All of the data is to be written out again exactly, without the pictures.

• _Source material_:
◇ ◇ ◇ ◇

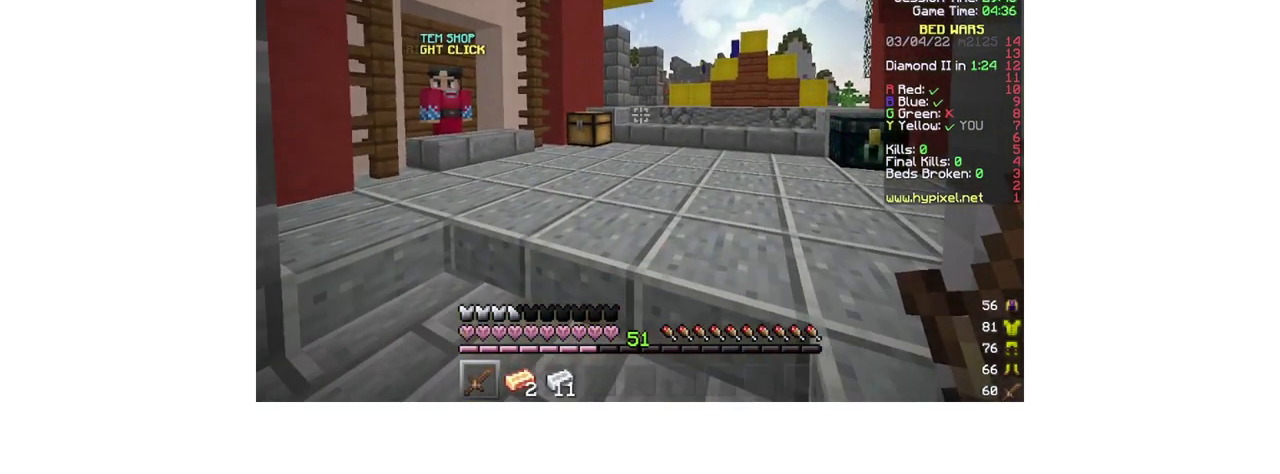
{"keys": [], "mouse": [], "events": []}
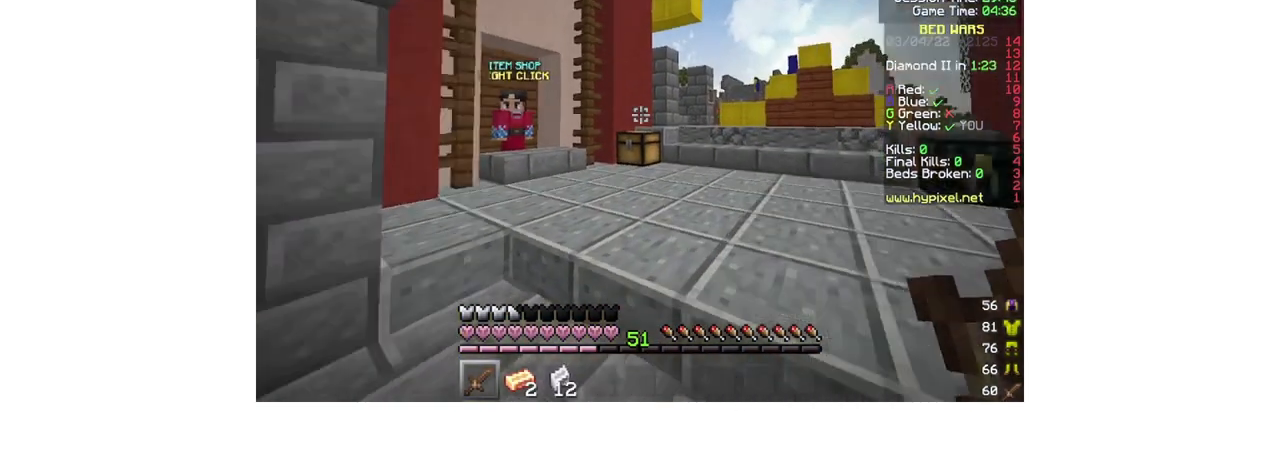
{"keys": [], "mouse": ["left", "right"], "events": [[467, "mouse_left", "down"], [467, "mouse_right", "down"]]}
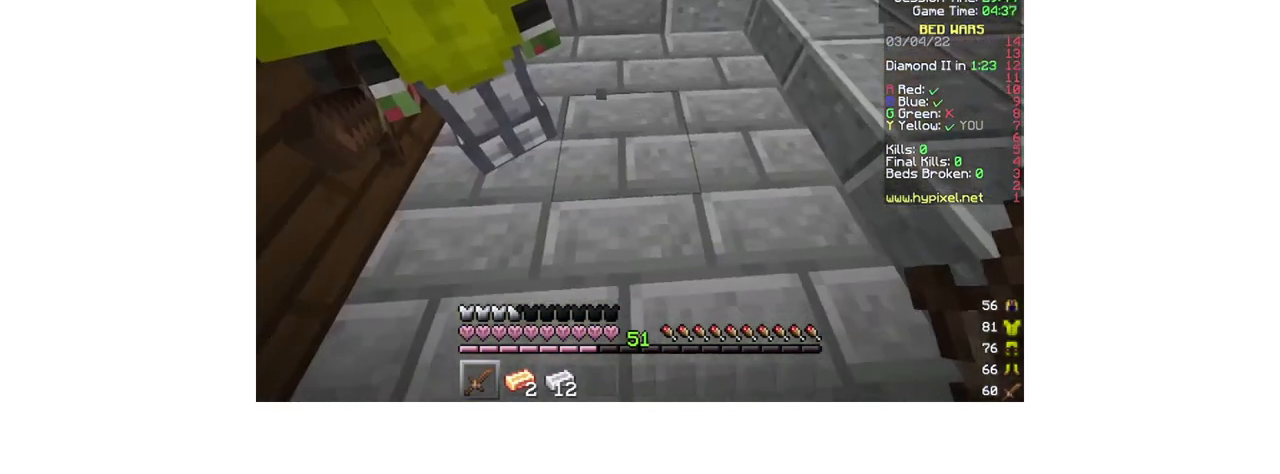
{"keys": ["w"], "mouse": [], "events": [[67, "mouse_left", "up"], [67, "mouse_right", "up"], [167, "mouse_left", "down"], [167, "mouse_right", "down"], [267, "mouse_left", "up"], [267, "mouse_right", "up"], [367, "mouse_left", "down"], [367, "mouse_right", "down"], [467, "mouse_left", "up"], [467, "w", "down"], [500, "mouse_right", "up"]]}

◇ ◇ ◇ ◇

• _Task answer_:
{"keys": [], "mouse": [], "events": []}
{"keys": [], "mouse": ["left", "right"], "events": [[467, "mouse_left", "down"], [467, "mouse_right", "down"]]}
{"keys": ["w"], "mouse": [], "events": [[67, "mouse_left", "up"], [67, "mouse_right", "up"], [167, "mouse_left", "down"], [167, "mouse_right", "down"], [267, "mouse_left", "up"], [267, "mouse_right", "up"], [367, "mouse_left", "down"], [367, "mouse_right", "down"], [467, "mouse_left", "up"], [467, "w", "down"], [500, "mouse_right", "up"]]}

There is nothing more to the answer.